Practical application of toxicogenomics for profiling toxicant-induced biological perturbations

Abstract

A systems-level understanding of molecular perturbations is crucial for evaluating chemical-induced toxicity risks appropriately, and for this purpose comprehensive gene expression analysis or toxicogenomics investigation is highly advantageous. The recent accumulation of toxicity-associated gene sets (toxicogenomic biomarkers), enrichment in public or commercial large-scale microarray database and availability of open-source software resources facilitate our utilization of the toxicogenomic data. However, toxicologists, who are usually not experts in computational sciences, tend to be overwhelmed by the gigantic amount of data. In this paper we present practical applications of toxicogenomics by utilizing biomarker gene sets and a simple scoring method by which overall gene set-level expression changes can be evaluated efficiently. Results from the gene set-level analysis are not only an easy interpretation of toxicological significance compared with individual gene-level profiling, but also are thought to be suitable for cross-platform or cross-institutional toxicogenomics data analysis. Enrichment in toxicogenomics databases, refinements of biomarker gene sets and scoring algorithms and the development of user-friendly integrative software will lead to better evaluation of toxicant-elicited biological perturbations.

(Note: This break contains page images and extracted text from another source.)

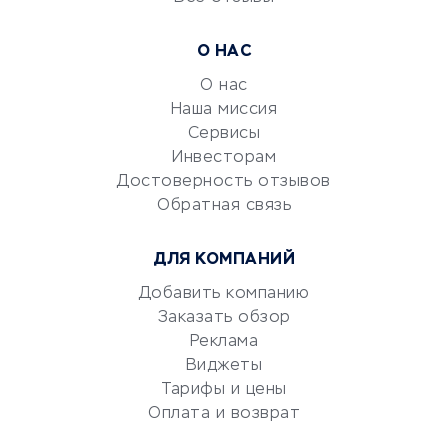
УСЛУГИ ДЛЯ БИЗНЕСА
Расчетно-кассовое
О НАС
обслуживание
О нас
Эквайринг
Наша миссия
CRM-системы
Сервисы
Электронный
Инвесторам
документооборот
Достоверность отзывов
Обратная связь
Юридические компании
Консалтинговые компании
ДЛЯ КОМПАНИЙ
Аудиторские компании
Добавить компанию
Бухгалтерия онлайн
Заказать обзор
Онлайн-кассы
Реклама
SERM
Виджеты
Digital
Тарифы и цены
Оплата и возврат
КРЕДИТЫ И ЗАЙМЫ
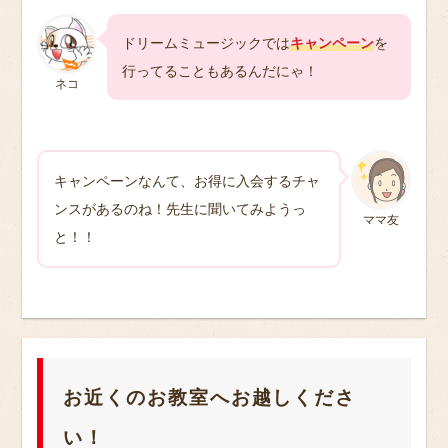
ドリームミュージックでは
キャンペーン
を
行ってることもあるんだにゃ！
ネコ
キャンペーンなんて、お得に入会するチャ
ンスがあるのね！先生に聞いてみようっ
ママ友
と！！
お近くのお教室へお越しくださ
い！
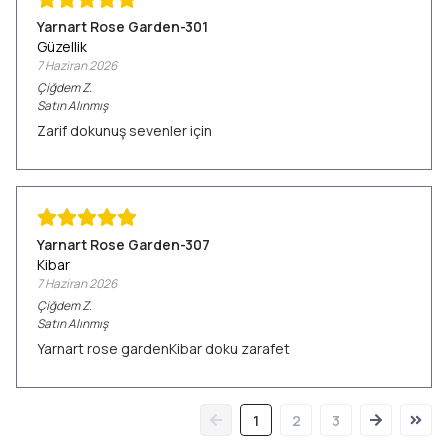
Yarnart Rose Garden-301
Güzellik
7 Haziran 2026
Çiğdem
Z.
Satın Alınmış
Zarif dokunuş sevenler için
Yarnart Rose Garden-307
Kibar
7 Haziran 2026
Çiğdem
Z.
Satın Alınmış
Yarnart rose gardenKibar doku zarafet
1
2
3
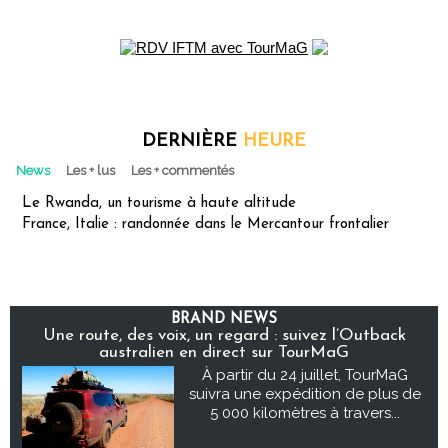
DERNIÈRE
HEURE
News
Les + lus
Les + commentés
Le Rwanda, un tourisme à haute altitude
France, Italie : randonnée dans le Mercantour frontalier
BRAND NEWS
Une route, des voix, un regard : suivez l’Outback
australien en direct sur TourMaG
À partir du 24 juillet, TourMaG
suivra une expédition de plus de
5 000 kilomètres à travers...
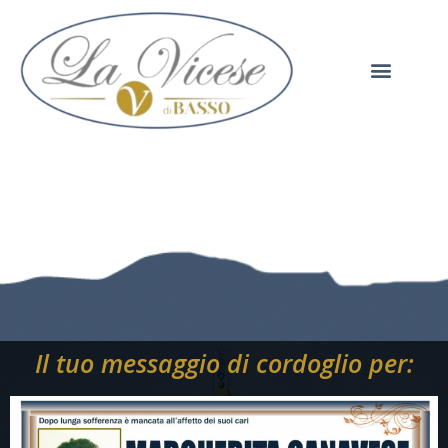
Il tuo messaggio di cordoglio per:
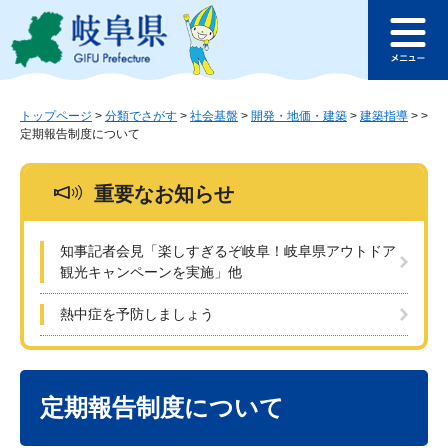
ペ
メ
このページの本文へ
ー
ニ
メ
ジ
ュ
ニ
の
ー
ュ
先
を
ー
頭
飛
トップページ
>
分類でさがす
>
社会基盤
>
開発・地価・建築
>
建築指導
>
>
定期報告制度について
で
ば
す
し
。
て
重要なお知らせ
本
文
へ
知事記者会見「楽しすぎるぞ岐阜！岐阜県アウトドア
観光キャンペーンを実施」他
熱中症を予防しましょう
本
文
定期報告制度について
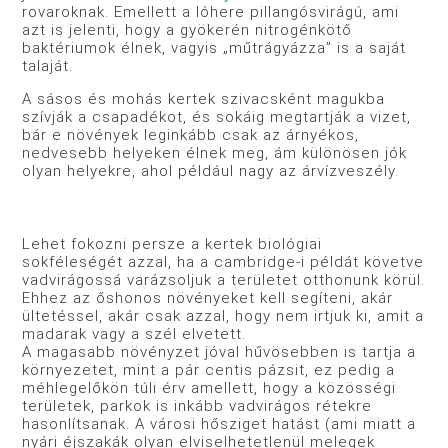
rovaroknak. Emellett a lóhere pillangósvirágú, ami
azt is jelenti, hogy a gyökerén nitrogénkötő
baktériumok élnek, vagyis „műtrágyázza” is a saját
talaját.
A sásos és mohás kertek szivacsként magukba
szívják a csapadékot, és sokáig megtartják a vizet,
bár e növények leginkább csak az árnyékos,
nedvesebb helyeken élnek meg, ám különösen jók
olyan helyekre, ahol például nagy az árvízveszély.
Lehet fokozni persze a kertek biológiai
sokféleségét azzal, ha a cambridge-i példát követve
vadvirágossá varázsoljuk a területet otthonunk körül.
Ehhez az őshonos növényeket kell segíteni, akár
ültetéssel, akár csak azzal, hogy nem irtjuk ki, amit a
madarak vagy a szél elvetett.
A magasabb növényzet jóval hűvösebben is tartja a
környezetet, mint a pár centis pázsit, ez pedig a
méhlegelőkön túli érv amellett, hogy a közösségi
területek, parkok is inkább vadvirágos rétekre
hasonlítsanak. A városi hősziget hatást (ami miatt a
nyári éjszakák olyan elviselhetetlenül melegek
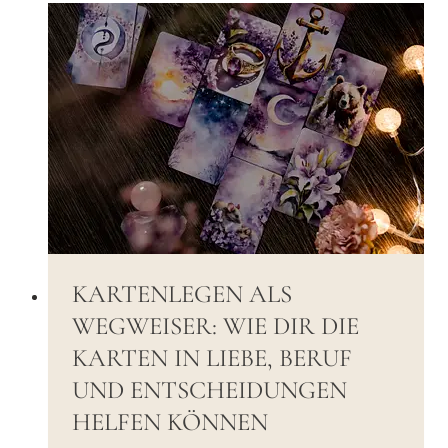
KARTENLEGEN ALS
WEGWEISER: WIE DIR DIE
KARTEN IN LIEBE, BERUF
UND ENTSCHEIDUNGEN
HELFEN KÖNNEN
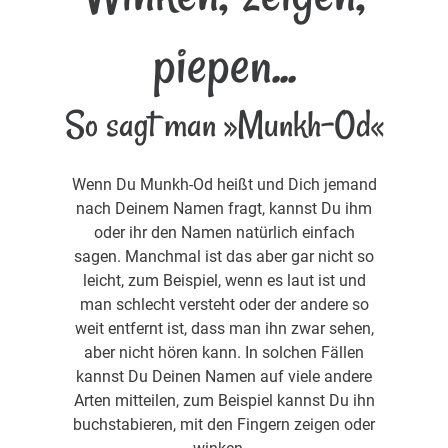
piepen...
So sagt man »Munkh-Od«
Wenn Du Munkh-Od heißt und Dich jemand
nach Deinem Namen fragt, kannst Du ihm
oder ihr den Namen natürlich einfach
sagen. Manchmal ist das aber gar nicht so
leicht, zum Beispiel, wenn es laut ist und
man schlecht versteht oder der andere so
weit entfernt ist, dass man ihn zwar sehen,
aber nicht hören kann. In solchen Fällen
kannst Du Deinen Namen auf viele andere
Arten mitteilen, zum Beispiel kannst Du ihn
buchstabieren, mit den Fingern zeigen oder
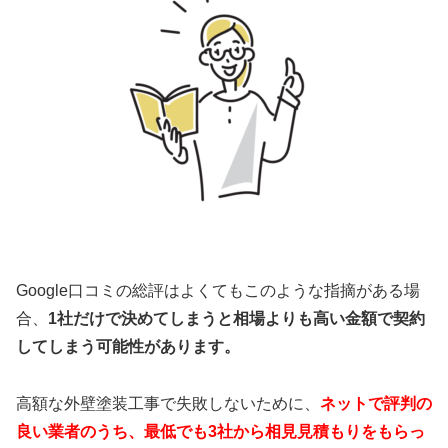
Google口コミの総評はよくてもこのような指摘がある場
合、
1社だけで決めてしまうと相場よりも高い金額で契約
してしまう可能性があります。
高額な外壁塗装工事で失敗しないために、
ネットで評判の
良い業者のうち、最低でも3社から相見見積もりをもらっ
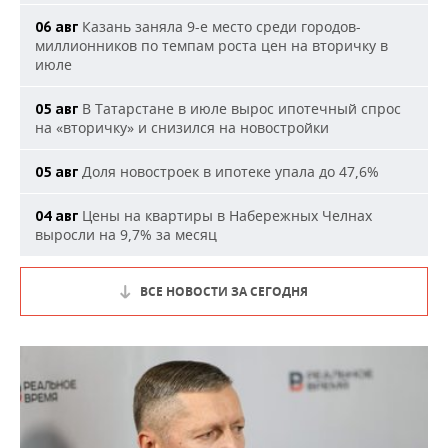
Казань заняла 9-е место среди городов-
06 авг
миллионников по темпам роста цен на вторичку в
июле
В Татарстане в июле вырос ипотечный спрос
05 авг
на «вторичку» и снизился на новостройки
Доля новостроек в ипотеке упала до 47,6%
05 авг
Цены на квартиры в Набережных Челнах
04 авг
выросли на 9,7% за месяц
ВСЕ НОВОСТИ ЗА СЕГОДНЯ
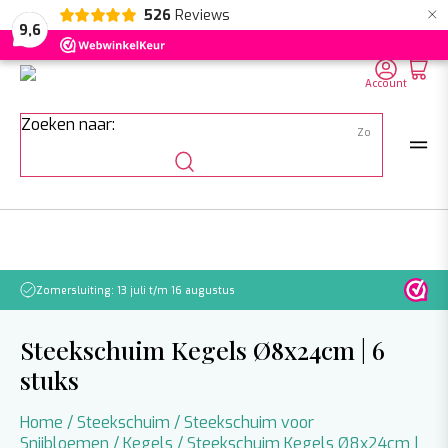
×
526
Reviews
NL
EN
DE
9,6
Account
Zoeken naar:
Zomersluiting: 13 juli t/m 16 augustus
Let o
Steekschuim Kegels Ø8x24cm | 6
stuks
Home
/
Steekschuim
/
Steekschuim voor
Snijbloemen
/
Kegels
/ Steekschuim Kegels Ø8x24cm |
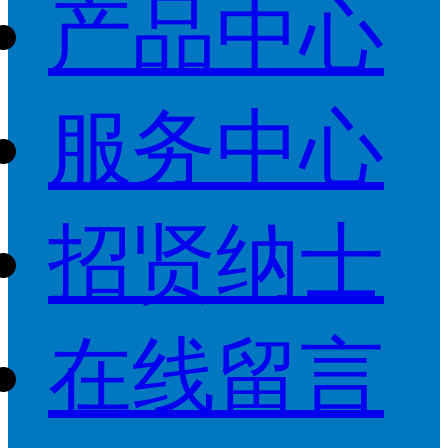
产品中心
服务中心
招贤纳士
在线留言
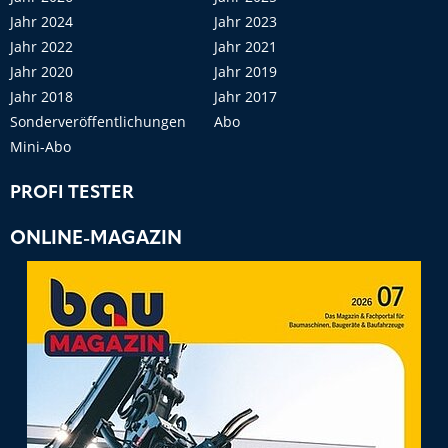
Jahr 2024
Jahr 2023
Jahr 2022
Jahr 2021
Jahr 2020
Jahr 2019
Jahr 2018
Jahr 2017
Sonderveröffentlichungen
Abo
Mini-Abo
PROFI TESTER
ONLINE-MAGAZIN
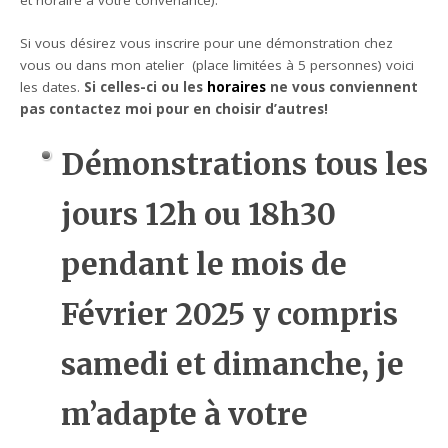
et horaire à votre convenance).
Si vous désirez vous inscrire pour une démonstration chez
vous ou dans mon atelier (place limitées à 5 personnes) voici
les dates.
Si celles-ci ou les
horaires
ne vous conviennent
pas contactez moi pour en choisir d’autres!
Démonstrations tous les
jours 12h ou 18h30
pendant le mois de
Février 2025 y compris
samedi et dimanche, je
m’adapte à votre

Keywords: bioinformatics; biomarker; microarray; systems biology; toxicogenomics.

Figure 1

Expression profiling for toxicogenomic biomarker gene sets. Gene sets whose expression levels are closely associated with cell proliferation, glutathione metabolism and inflammatory responses are presented. The heat map represents gene expression changes, where up-regulation, no change and down-regulation are colored in red, white and blue, respectively.

Figure 2

Scoring multiple toxicological endpoints using toxicogenomics data. Multiple toxicological endpoint-associated gene sets or TGx biomarkers need to be prepared in advance, and the overall expression changing levels for each gene set are calculated by certain algorithms such as the D-score, by which affected levels for each biological pathway can be evaluated intuitively.

Figure 3

Detection of affected toxicological endpoints by D-score. (A) Rats were treated with prototypical hepatotoxicants acetaminophen (APAP), phenobarbital (PB), clofibrate (CFB) or acetamidofluorene (AAF), and the hepatic microarray data were obtained at 3, 6, 9 and 24 h after treatment. The D-score highlights the activated toxicological endpoints elicited by the chemicals: glutathione depletion and inflammation by APAP, Cyp2b/Cyp3a induction by PB, PPARα activation by CFB and Cyp1 induction by AAF; (B) All the D-scores except for that of Cyp2b exhibited a clear dose-response. Data are reprinted from [31] with permission from Elsevier.

Figure 4

Gene set- and phenotype-level network analysis. A large-scale TGx database, TG-GATE, was used for extracting statistically significant relationships among gene sets and phenotypes by utilizing a GGM algorithm. The network consists of D-scores for 58 gene sets, as well as changing levels of phenotype data such as organ weight, blood chemistry and hematology. Purple and green represent positive and negative partial correlation coefficients, respectively, and the width of the lines represents strength of the correlation measured with partial correlation coefficient. The network was drawn with open-source software Cytoscape.

Figure 5

Time course of D-score: Radar chart presentation. D-scores were calculated for rat livers harvested at 2, 6, 12 and 24 h after bromobenzene treatment, and are presented in a radar chart. The red line indicates the D-score for each gene set, and the blue circle indicates a D-score = 20 for each gene set. Detailed information for the gene sets used can be obtained in a previous report [42].

Figure 6

Time course of D-score: Heat map presentation. Red and blue indicate high and low D-scores, or up- and down-regulation for each gene set, respectively. The heat map indicates that the first trigger invoked by bromobenzene exposure was glutathione depletion and associated oxidative stress responses, followed by cell death, inflammation and up-regulation of antioxidant factors, as well as down-regulation of energy metabolism and drug metabolizing enzymes.

Figure 7

Network structure presentation of D-scores. Biological and toxicological relationships among gene sets were visualized as a supervised network using GraphViz software. The D-scores calculated for microarray data on rat livers at 24 h after bromobenzene treatment are presented in a network structure using GraphViz software, where red and blue indicate high and low D-scores, respectively. The network demonstrates oxidative stress and DNA damage were induced by bromobenzene treatment, while sterol metabolism was down-regulated.

Figure 8

Analytical flow for toxicity evaluation using TGx data. (A) Radar chart for D-scores using 58 gene sets; (B) Box plot for comparative analysis using a reference TGx database; (C) Heat map for individual genes; (D) TGx reference database and TGx biomarker knowledgebase; (E) Unsupervised gene set-level network inference to extract toxicological relationships among pathways; (F) Supervised gene set-level network.